Extract from “Your Future in Your Hands” by John McRobert
Total tax reform : the easytax way to prosperity and job creation
Available from the Australian Parliament House Library
Date: 01/01/1998 – Collection: Library – ID: library/lcatalog/10142409
Before environmentalists become too carried away with the foolish notion of a carbon tax, the article ‘Waiting for the big volcano’ in the August 1997 edition of Geographical places this concept in reasonable perspective. Pinatubo in 1991 caused global cooling of up to 1 degrees Celsius. Eruptions 100 times more powerful than Mt. Pinatubo are possible to lower temperatures up to 15 degrees Celsius. When the big one goes up, our silos must be full, and our technology must be better than today to minimise the proverbial fallout. Another tax on technology is the last thing we need. While the proposed carbon tax collectors harass industry with puny emission sniff meters, they could pause to reflect on the march of mankind towards a better and safer world in spite of stupid albeit well meaning tax laws.

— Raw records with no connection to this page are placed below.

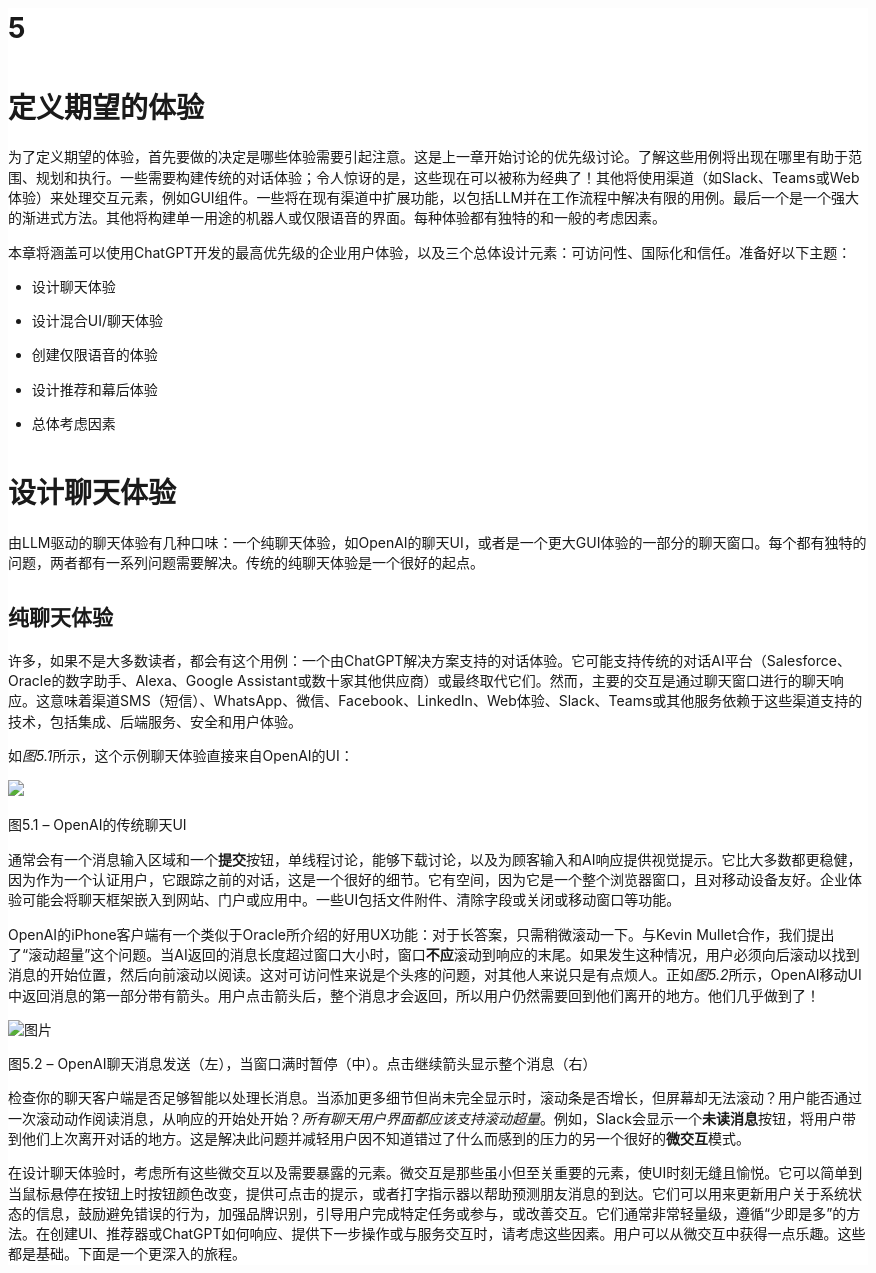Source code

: # 5

# 定义期望的体验

为了定义期望的体验，首先要做的决定是哪些体验需要引起注意。这是上一章开始讨论的优先级讨论。了解这些用例将出现在哪里有助于范围、规划和执行。一些需要构建传统的对话体验；令人惊讶的是，这些现在可以被称为经典了！其他将使用渠道（如Slack、Teams或Web体验）来处理交互元素，例如GUI组件。一些将在现有渠道中扩展功能，以包括LLM并在工作流程中解决有限的用例。最后一个是一个强大的渐进式方法。其他将构建单一用途的机器人或仅限语音的界面。每种体验都有独特的和一般的考虑因素。

本章将涵盖可以使用ChatGPT开发的最高优先级的企业用户体验，以及三个总体设计元素：可访问性、国际化和信任。准备好以下主题：

+   设计聊天体验

+   设计混合UI/聊天体验

+   创建仅限语音的体验

+   设计推荐和幕后体验

+   总体考虑因素

# 设计聊天体验

由LLM驱动的聊天体验有几种口味：一个纯聊天体验，如OpenAI的聊天UI，或者是一个更大GUI体验的一部分的聊天窗口。每个都有独特的问题，两者都有一系列问题需要解决。传统的纯聊天体验是一个很好的起点。

## 纯聊天体验

许多，如果不是大多数读者，都会有这个用例：一个由ChatGPT解决方案支持的对话体验。它可能支持传统的对话AI平台（Salesforce、Oracle的数字助手、Alexa、Google Assistant或数十家其他供应商）或最终取代它们。然而，主要的交互是通过聊天窗口进行的聊天响应。这意味着渠道SMS（短信）、WhatsApp、微信、Facebook、LinkedIn、Web体验、Slack、Teams或其他服务依赖于这些渠道支持的技术，包括集成、后端服务、安全和用户体验。

如*图5.1*所示，这个示例聊天体验直接来自OpenAI的UI：

![](img/B21964_05_01.jpg)

图5.1 – OpenAI的传统聊天UI

通常会有一个消息输入区域和一个**提交**按钮，单线程讨论，能够下载讨论，以及为顾客输入和AI响应提供视觉提示。它比大多数都更稳健，因为作为一个认证用户，它跟踪之前的对话，这是一个很好的细节。它有空间，因为它是一个整个浏览器窗口，且对移动设备友好。企业体验可能会将聊天框架嵌入到网站、门户或应用中。一些UI包括文件附件、清除字段或关闭或移动窗口等功能。

OpenAI的iPhone客户端有一个类似于Oracle所介绍的好用UX功能：对于长答案，只需稍微滚动一下。与Kevin Mullet合作，我们提出了“滚动超量”这个问题。当AI返回的消息长度超过窗口大小时，窗口**不应**滚动到响应的末尾。如果发生这种情况，用户必须向后滚动以找到消息的开始位置，然后向前滚动以阅读。这对可访问性来说是个头疼的问题，对其他人来说只是有点烦人。正如*图5.2*所示，OpenAI移动UI中返回消息的第一部分带有箭头。用户点击箭头后，整个消息才会返回，所以用户仍然需要回到他们离开的地方。他们几乎做到了！

![图片](img/B21964_05_02.jpg)

图5.2 – OpenAI聊天消息发送（左），当窗口满时暂停（中）。点击继续箭头显示整个消息（右）

检查你的聊天客户端是否足够智能以处理长消息。当添加更多细节但尚未完全显示时，滚动条是否增长，但屏幕却无法滚动？用户能否通过一次滚动动作阅读消息，从响应的开始处开始？*所有聊天用户界面都应该支持滚动超量*。例如，Slack会显示一个**未读消息**按钮，将用户带到他们上次离开对话的地方。这是解决此问题并减轻用户因不知道错过了什么而感到的压力的另一个很好的**微交互**模式。

在设计聊天体验时，考虑所有这些微交互以及需要暴露的元素。微交互是那些虽小但至关重要的元素，使UI时刻无缝且愉悦。它可以简单到当鼠标悬停在按钮上时按钮颜色改变，提供可点击的提示，或者打字指示器以帮助预测朋友消息的到达。它们可以用来更新用户关于系统状态的信息，鼓励避免错误的行为，加强品牌识别，引导用户完成特定任务或参与，或改善交互。它们通常非常轻量级，遵循“少即是多”的方法。在创建UI、推荐器或ChatGPT如何响应、提供下一步操作或与服务交互时，请考虑这些因素。用户可以从微交互中获得一点乐趣。这些都是基础。下面是一个更深入的旅程。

The first blast furnaces used as much as 8 tons of coal or coke to make one ton of pig iron. In 1828, a Scot (who else) developed a system which economised on fuel—5 tons per ton of iron. Today’s usage is closer to half a ton of coke to 1 ton of iron. All done without a carbon tax. When hay burners once used for transport were replaced by gas guzzlers, solid dropping pollutants were replaced by low density pollution in a gaseous form—and always the latest models emitted cleaner exhaust and gave more kilometres per litre. More new cars would be on the roads to replace obsolete versions if sales taxes and tariffs weren’t so high. The cars of tomorrow will be fuelled by hydrogen, and the ash of hydrogen is H2O. The exhaust will be water vapour, but that’s another greenhouse gas. Will they tax that too?
If those who really care about the environment applied their minds, they would realise that fewer taxes, not more, are the answer. A tax system based on ‘profit’, and which allows large write-offs on obsolete equipment, which taxes to its knees investment in high-technology low-polluting equipment, which limits the availability of venture capital with the stifling capital gains tax, is the source of much of the unsightly and unnecessary pollution in the world today. A non-punitive tax system could clean up our act in more ways than one.
When unleaded petrol was introduced, the writer observed a well intentioned fellow pour it into an old car designed for leaded petrol and roar off down the road pouring smoke from his exhaust, happy in the knowledge it was lead free. Carbon tax is the smoke screen of today, and its proponents indicate the same blinkered vision as the happy chappie with lead in his foot and his head in the clouds.